Now, that you have got yourself a new family member – Beagle, what’s next? Commit yourself to have her house trained? So where do you begin? That is really easy – you just start small! In fact, obedience training for small dogs shouldn’t be too hard, just follow on the following tips to get you moving!
Before you get started, you need to be mentally prepared and allocate sufficient time for the training. Patience will be the key to success. This is especially so when you are training a dog that is rather intelligent and, at the same time, impulsive. These are two factors that can be difficult to deal with, but once you overcome them, the training process will be so much fun and worth it.
So, the very first place to start is to learn more about your dog. The more you know and understand your dog, the better equipped you will be to train him and make the whole obedience training process a much easier and more enjoyable one. Do you know that your dog is as eager as you are to get trained?
For a start, set aside thirty or forty minutes each day, depending on how old your pet is and start with some simple obedience exercises. Teaching her the “sit” and “down” commands are the essential for any obedience training.
These commands could be a breeze for older dogs but for young puppies, the exercises should be carried out with distractions like a treat or a toy. This way, you ensure that your dog does not get a reward for simply responding to a command, but instead looks forward to future challenges!
You would also need to spend some time working with your dog to build her trust. Playing with her is one of the approach. Games such as “Tug of War” and “Frisbee” work pretty well to create bond with your pet.
As for the training on basic commands, I would suggest you to begin with asking your dog to “come” followed by a reward and keep repeating this. She will gradually begin to associate “come” with a reward and will soon get the idea that “come” is a good thing!
If your dog responds fearfully to “come”, change the words that you use to get the response you want. Try saying “here” or “close” when your dog gets up on her hind legs and reward her for her response.
When you starts training her on some basic commands, remember to keep a look out on her “reaction” and adjust your training program accordingly. This will help your dog to develop a rewarding interest in her learning (positive reinforcement) and will also help to develop a stronger co-operation.

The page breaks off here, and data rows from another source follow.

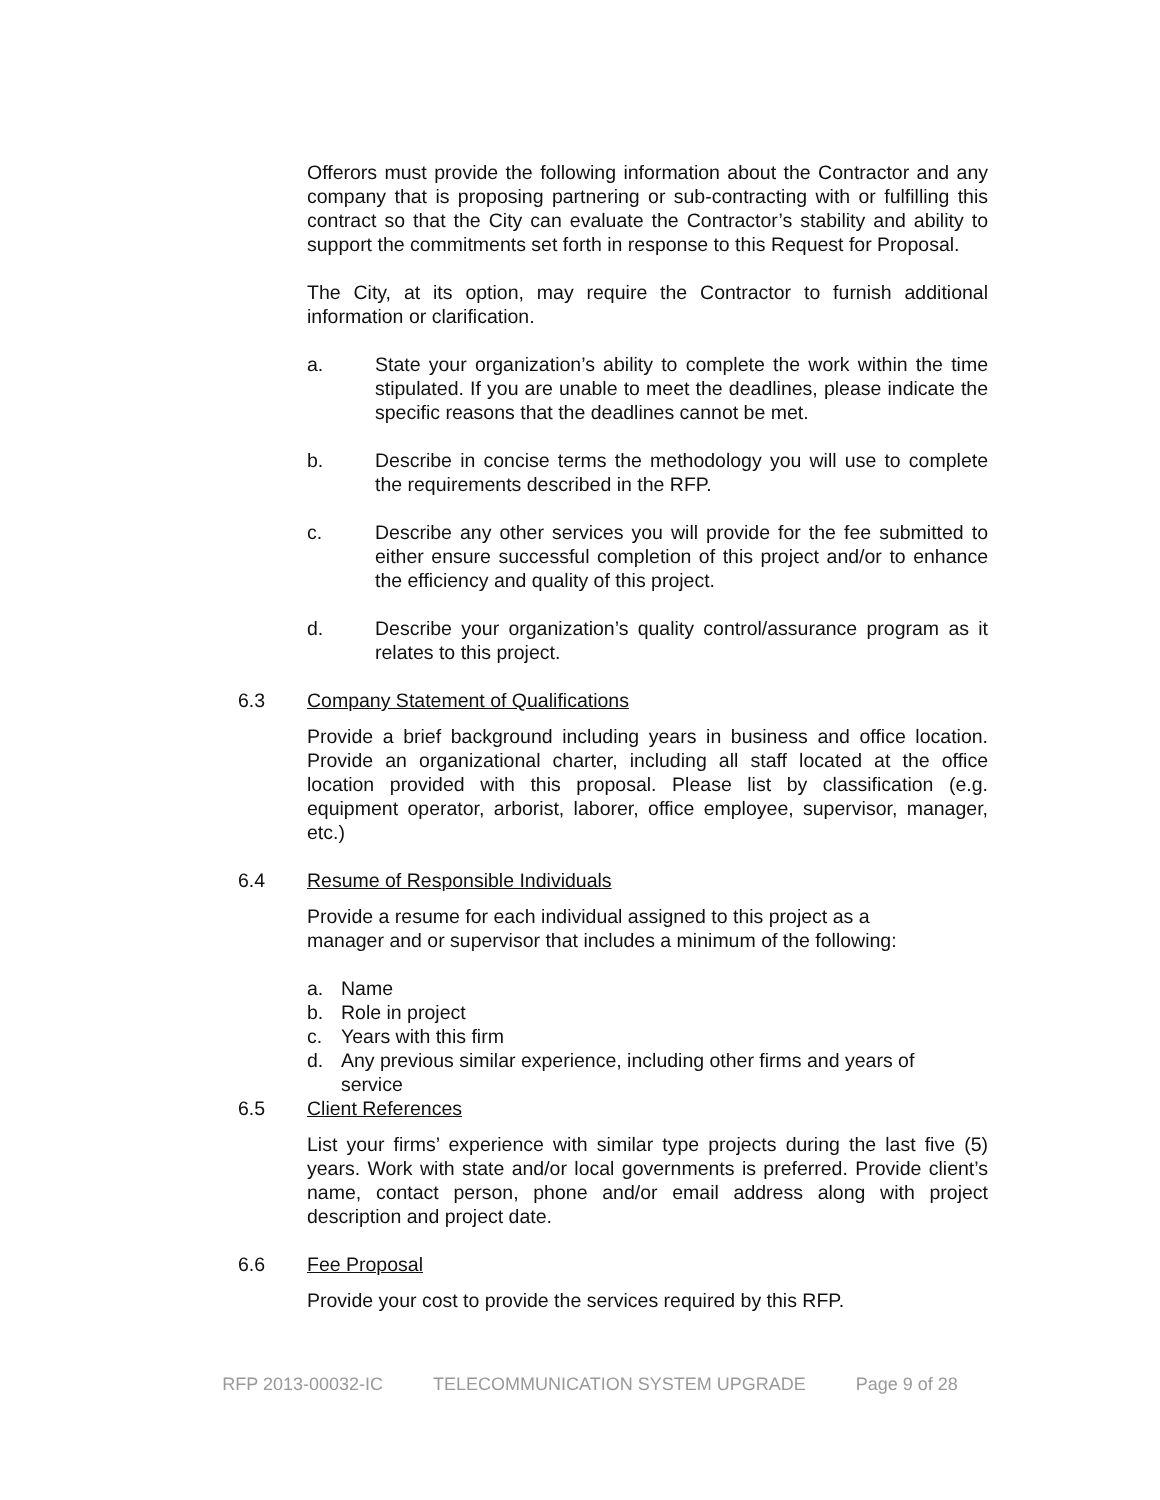Offerors must provide the following information about the Contractor and any company that is proposing partnering or sub-contracting with or fulfilling this contract so that the City can evaluate the Contractor’s stability and ability to support the commitments set forth in response to this Request for Proposal.
The City, at its option, may require the Contractor to furnish additional information or clarification.
a. State your organization’s ability to complete the work within the time stipulated. If you are unable to meet the deadlines, please indicate the specific reasons that the deadlines cannot be met.
b. Describe in concise terms the methodology you will use to complete the requirements described in the RFP.
c. Describe any other services you will provide for the fee submitted to either ensure successful completion of this project and/or to enhance the efficiency and quality of this project.
d. Describe your organization’s quality control/assurance program as it relates to this project.
6.3 Company Statement of Qualifications
Provide a brief background including years in business and office location. Provide an organizational charter, including all staff located at the office location provided with this proposal. Please list by classification (e.g. equipment operator, arborist, laborer, office employee, supervisor, manager, etc.)
6.4 Resume of Responsible Individuals
Provide a resume for each individual assigned to this project as a manager and or supervisor that includes a minimum of the following:
a. Name
b. Role in project
c. Years with this firm
d. Any previous similar experience, including other firms and years of service
6.5 Client References
List your firms’ experience with similar type projects during the last five (5) years. Work with state and/or local governments is preferred. Provide client’s name, contact person, phone and/or email address along with project description and project date.
6.6 Fee Proposal
Provide your cost to provide the services required by this RFP.
RFP 2013-00032-IC TELECOMMUNICATION SYSTEM UPGRADE Page 9 of 28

Positive reinforcement is by far the best motivator to motivate your dog to do anything. She will work harder simply because she knows that she will receive a reward for her efforts. What you are trying to achieve is a point where she will do the right thing no matter in what the circumstances after the training.

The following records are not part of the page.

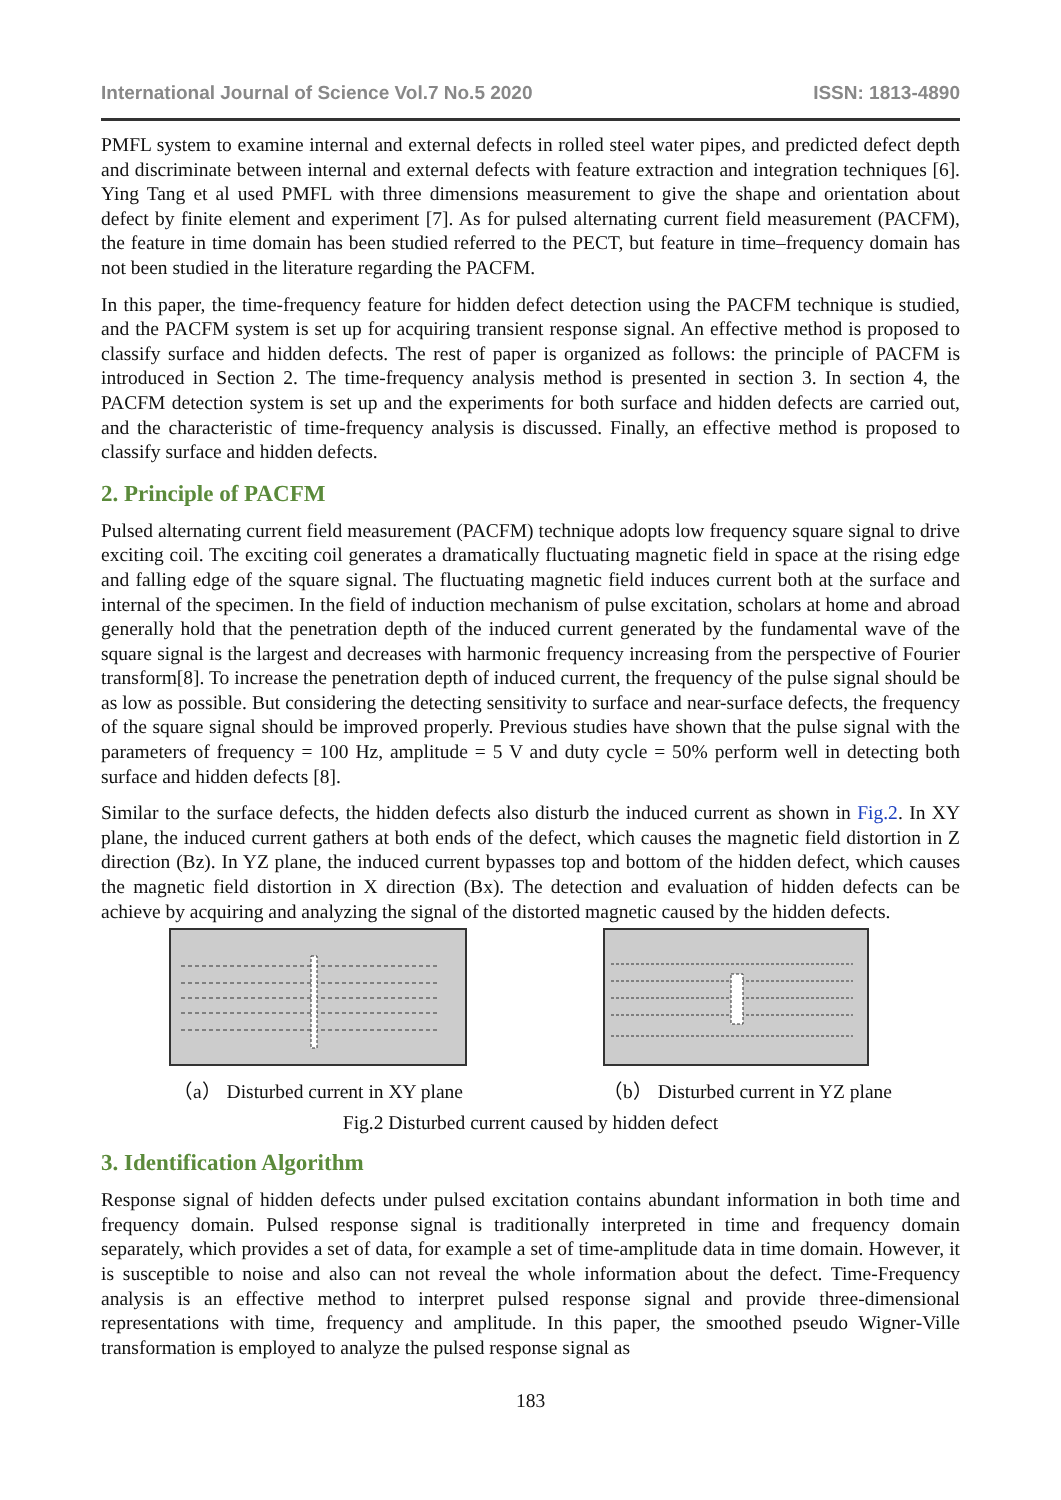International Journal of Science Vol.7 No.5 2020 ISSN: 1813-4890
PMFL system to examine internal and external defects in rolled steel water pipes, and predicted defect depth and discriminate between internal and external defects with feature extraction and integration techniques [6]. Ying Tang et al used PMFL with three dimensions measurement to give the shape and orientation about defect by finite element and experiment [7]. As for pulsed alternating current field measurement (PACFM), the feature in time domain has been studied referred to the PECT, but feature in time–frequency domain has not been studied in the literature regarding the PACFM.
In this paper, the time-frequency feature for hidden defect detection using the PACFM technique is studied, and the PACFM system is set up for acquiring transient response signal. An effective method is proposed to classify surface and hidden defects. The rest of paper is organized as follows: the principle of PACFM is introduced in Section 2. The time-frequency analysis method is presented in section 3. In section 4, the PACFM detection system is set up and the experiments for both surface and hidden defects are carried out, and the characteristic of time-frequency analysis is discussed. Finally, an effective method is proposed to classify surface and hidden defects.
2. Principle of PACFM
Pulsed alternating current field measurement (PACFM) technique adopts low frequency square signal to drive exciting coil. The exciting coil generates a dramatically fluctuating magnetic field in space at the rising edge and falling edge of the square signal. The fluctuating magnetic field induces current both at the surface and internal of the specimen. In the field of induction mechanism of pulse excitation, scholars at home and abroad generally hold that the penetration depth of the induced current generated by the fundamental wave of the square signal is the largest and decreases with harmonic frequency increasing from the perspective of Fourier transform[8]. To increase the penetration depth of induced current, the frequency of the pulse signal should be as low as possible. But considering the detecting sensitivity to surface and near-surface defects, the frequency of the square signal should be improved properly. Previous studies have shown that the pulse signal with the parameters of frequency = 100 Hz, amplitude = 5 V and duty cycle = 50% perform well in detecting both surface and hidden defects [8].
Similar to the surface defects, the hidden defects also disturb the induced current as shown in Fig.2. In XY plane, the induced current gathers at both ends of the defect, which causes the magnetic field distortion in Z direction (Bz). In YZ plane, the induced current bypasses top and bottom of the hidden defect, which causes the magnetic field distortion in X direction (Bx). The detection and evaluation of hidden defects can be achieve by acquiring and analyzing the signal of the distorted magnetic caused by the hidden defects.
（a） Disturbed current in XY plane
（b） Disturbed current in YZ plane
Fig.2 Disturbed current caused by hidden defect
3. Identification Algorithm
Response signal of hidden defects under pulsed excitation contains abundant information in both time and frequency domain. Pulsed response signal is traditionally interpreted in time and frequency domain separately, which provides a set of data, for example a set of time-amplitude data in time domain. However, it is susceptible to noise and also can not reveal the whole information about the defect. Time-Frequency analysis is an effective method to interpret pulsed response signal and provide three-dimensional representations with time, frequency and amplitude. In this paper, the smoothed pseudo Wigner-Ville transformation is employed to analyze the pulsed response signal as
183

There are a variety of ways that you can teach your dog for obedience. You can use voice commands, of course, but hand signals are essential to her as well. In fact, the best training approach would be to actually teach her hand signals over voice. She can associate the voice commands she knows with something she sees you do.
You can teach your dog hand signals in a similar way. Instead of associating the command with a visual object, you can associate the command with an action that she knows. This works really well.
Spend a little time each day with your dog. When she is sitting somewhere at one corner of your home, make a hand signal to her, say “Bella”, while showing her the chosen signal. She’ll get to associate that signal with the command “come”.
Once she has learned the voice command and associated it with the right hand gesture, you can start on another hand signal command. Remember though, you have to be consistent because she will eventually associate the different signal with command that you had given.
Teach your dog new tricks slowly and patiently. If you want to teach her to “roll over”, you have to take it slow. Teach her one command at a time and make sure she practice that each day.
Just remember that do not ever let your lovely dog believe that she is going to be allowed to do whatever she wants to. You need to train her to “see” you as the leader of the pack and that means you are her leader whether you are at home or not.
Never let your dog rules the household. If you do, then you are encouraging her to become dominant and if that happens, all kinds of bad behaviors will be the result.
You must set rules, and be very consistent about those rules. This is going to be crucial to the success of your training. If you want your dog to know who is the boss, you need to be headstrong in your convincing her that you are her pack leader. In the same vein, you must make it known that you are the “Alpha” pet and she should look to you for guidance and leadership.
Dogs are much happier when they have clear rules to follow. When you establish that leader of the pack that she must listen to, your dog will be much more happy and eager to follow your leads.
As no two dogs react exactly alike, the learning process depends on the type of response that your pet finds acceptable. However, a basic understanding of her behaviors can potentially make the training process smoother and more enjoyable.
Be patient, consistent and keep the training sessions brief. Do not move on to the next level until he is consistently obeying your commands. Remember that it may take awhile for her to pick up the training.